Extend the article on the 2008 film Buddenbrooks, starting right after its final sentence.

▶ [EXCERPT PROVIDED]

____

- Theatrical release poster
- Directed by: Heinrich Breloer
- Screenplay by: Heinrich Breloer; Horst Königstein;
- Based on: Buddenbrooks by Thomas Mann
- Produced by: Michael Hild; Jan S. Kaiser; Uschi Reich; Winka Wulff;
- Starring: Jessica Schwarz; Mark Waschke; August Diehl; Armin Mueller-Stahl; Iris Berben;
- Cinematography: Gernot Roll
- Edited by: Barbara von Weitershausen
- Music by: Hans Peter Ströer
- Production company: Bavaria Film
- Distributed by: Warner Bros. Pictures
- Release date: 25 December 2008;
- Running time: 150 minutes
- Country: Germany
- Languages: German; Low German; Bavarian;

= Buddenbrooks (film) =

Buddenbrooks, released also as Buddenbrooks: The Decline of a Family, is a 2008 German drama film directed by Heinrich Breloer, adapted from the 1901 novel of the same name by Thomas Mann. Set in the 19th century, the film portrays the decline of a wealthy family of grain merchants in Lübeck, the Buddenbrooks, and with them a whole way of life as Germany changed radically. It stars Armin Mueller-Stahl as the family's patriarch Consul Jean Buddenbrook, Iris Berben as his wife Bethsy Buddenbrook, and Jessica Schwarz, Mark Waschke and August Diehl as their children Tony, Thomas, and Christian Buddenbrook, respectively.

____

▶ [DATA TO EXAMINE]

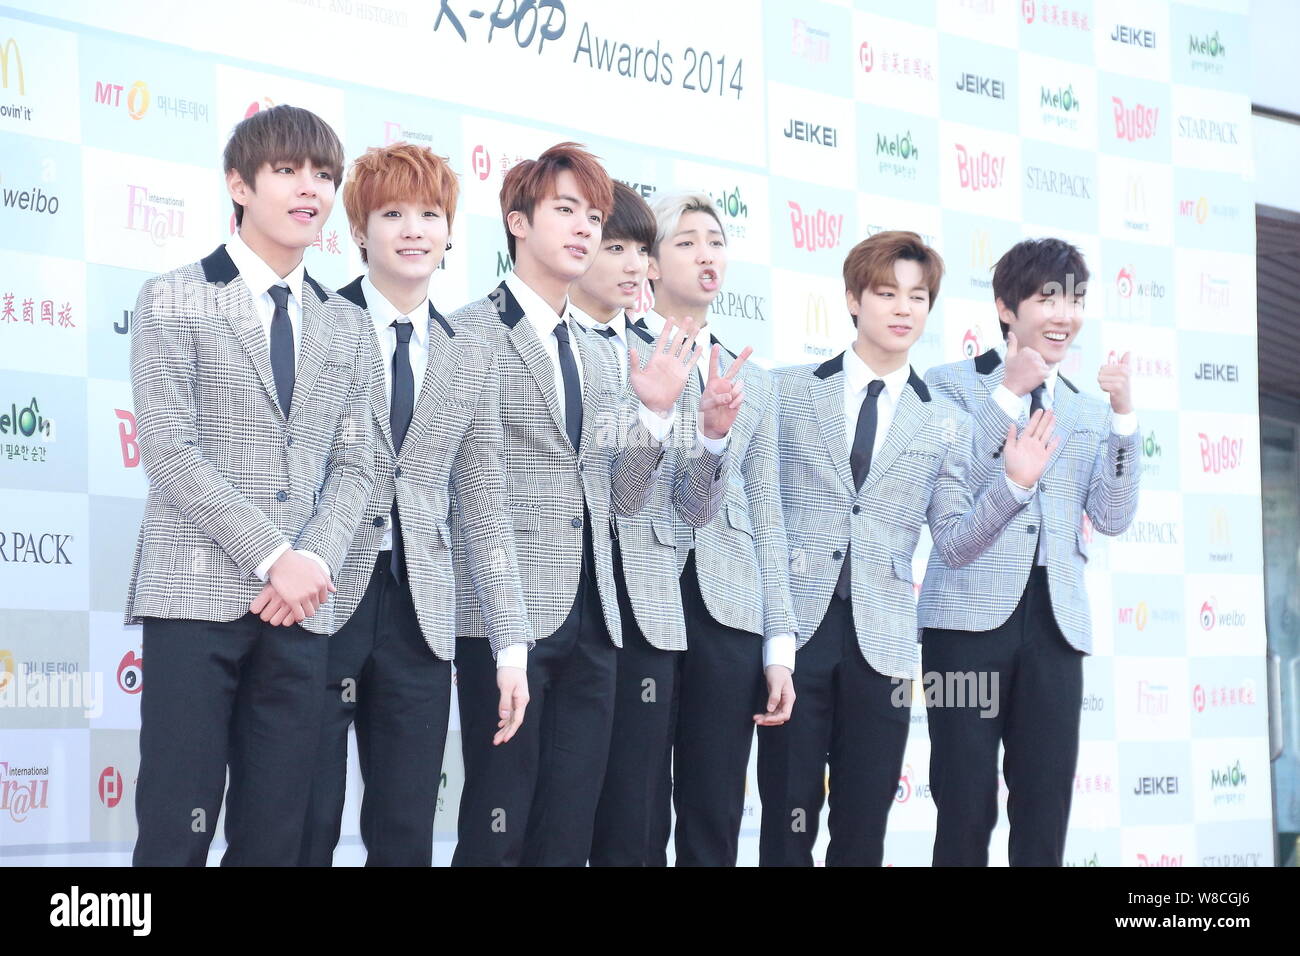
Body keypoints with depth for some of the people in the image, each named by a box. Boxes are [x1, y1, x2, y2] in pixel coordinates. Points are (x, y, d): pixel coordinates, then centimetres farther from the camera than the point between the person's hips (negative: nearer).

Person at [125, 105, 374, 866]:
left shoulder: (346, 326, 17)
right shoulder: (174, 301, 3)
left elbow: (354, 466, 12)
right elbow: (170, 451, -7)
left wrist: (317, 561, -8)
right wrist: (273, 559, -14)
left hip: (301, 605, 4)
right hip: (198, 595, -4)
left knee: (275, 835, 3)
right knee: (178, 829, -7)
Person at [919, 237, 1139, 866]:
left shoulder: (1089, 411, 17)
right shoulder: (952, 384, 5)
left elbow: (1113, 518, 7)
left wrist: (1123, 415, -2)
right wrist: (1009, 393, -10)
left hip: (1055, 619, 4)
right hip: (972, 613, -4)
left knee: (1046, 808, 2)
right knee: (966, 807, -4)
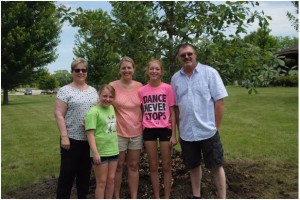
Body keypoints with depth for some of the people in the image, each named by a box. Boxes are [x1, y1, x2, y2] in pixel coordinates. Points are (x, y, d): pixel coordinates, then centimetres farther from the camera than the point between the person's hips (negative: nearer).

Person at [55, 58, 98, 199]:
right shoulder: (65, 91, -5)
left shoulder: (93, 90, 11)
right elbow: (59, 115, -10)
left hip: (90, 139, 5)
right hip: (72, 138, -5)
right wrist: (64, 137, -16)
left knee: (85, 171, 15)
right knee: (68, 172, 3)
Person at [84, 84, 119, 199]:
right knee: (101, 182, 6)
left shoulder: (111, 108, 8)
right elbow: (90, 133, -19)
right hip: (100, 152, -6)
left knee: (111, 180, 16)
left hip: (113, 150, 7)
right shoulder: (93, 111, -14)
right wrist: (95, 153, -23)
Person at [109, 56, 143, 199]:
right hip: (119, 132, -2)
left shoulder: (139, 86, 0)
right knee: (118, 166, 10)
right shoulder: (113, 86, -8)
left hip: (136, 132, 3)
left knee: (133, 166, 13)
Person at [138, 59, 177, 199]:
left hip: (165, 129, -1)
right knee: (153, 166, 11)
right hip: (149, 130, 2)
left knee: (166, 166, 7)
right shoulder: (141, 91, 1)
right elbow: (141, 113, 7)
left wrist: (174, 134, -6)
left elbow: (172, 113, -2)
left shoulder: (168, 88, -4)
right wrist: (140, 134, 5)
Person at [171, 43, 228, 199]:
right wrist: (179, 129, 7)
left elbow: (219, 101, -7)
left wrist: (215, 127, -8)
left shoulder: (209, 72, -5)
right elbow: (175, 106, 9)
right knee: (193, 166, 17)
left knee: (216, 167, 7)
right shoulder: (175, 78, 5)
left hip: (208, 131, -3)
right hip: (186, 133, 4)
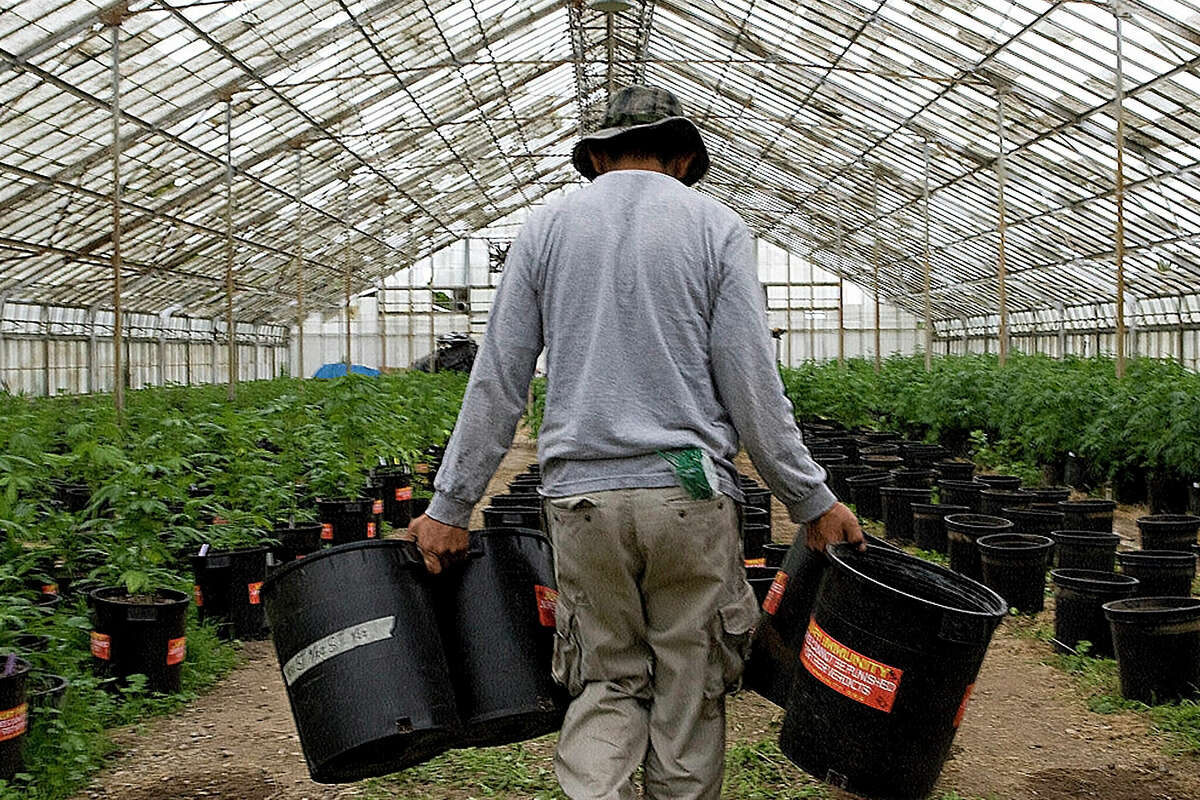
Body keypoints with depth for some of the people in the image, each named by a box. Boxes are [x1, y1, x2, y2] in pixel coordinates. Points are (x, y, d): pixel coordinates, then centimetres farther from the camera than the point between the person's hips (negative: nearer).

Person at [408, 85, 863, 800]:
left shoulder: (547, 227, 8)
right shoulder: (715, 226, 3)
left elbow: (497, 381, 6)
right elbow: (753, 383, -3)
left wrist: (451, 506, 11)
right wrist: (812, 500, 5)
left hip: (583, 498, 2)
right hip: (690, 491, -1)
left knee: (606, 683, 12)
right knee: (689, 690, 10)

____

▶ [EXPECTED OUTPUT]
Buddenbrooks was released in Germany on 25 December 2008, and by July 2009 it was seen by more than 1.2million viewers. The film had its American premiere at the Seattle International Film Festival in June 2009. In 2010, it was released as a two–episode television miniseries, which was shown on the Arte on 23 and 24 December, and on the Das Erste on 27 and 28 December.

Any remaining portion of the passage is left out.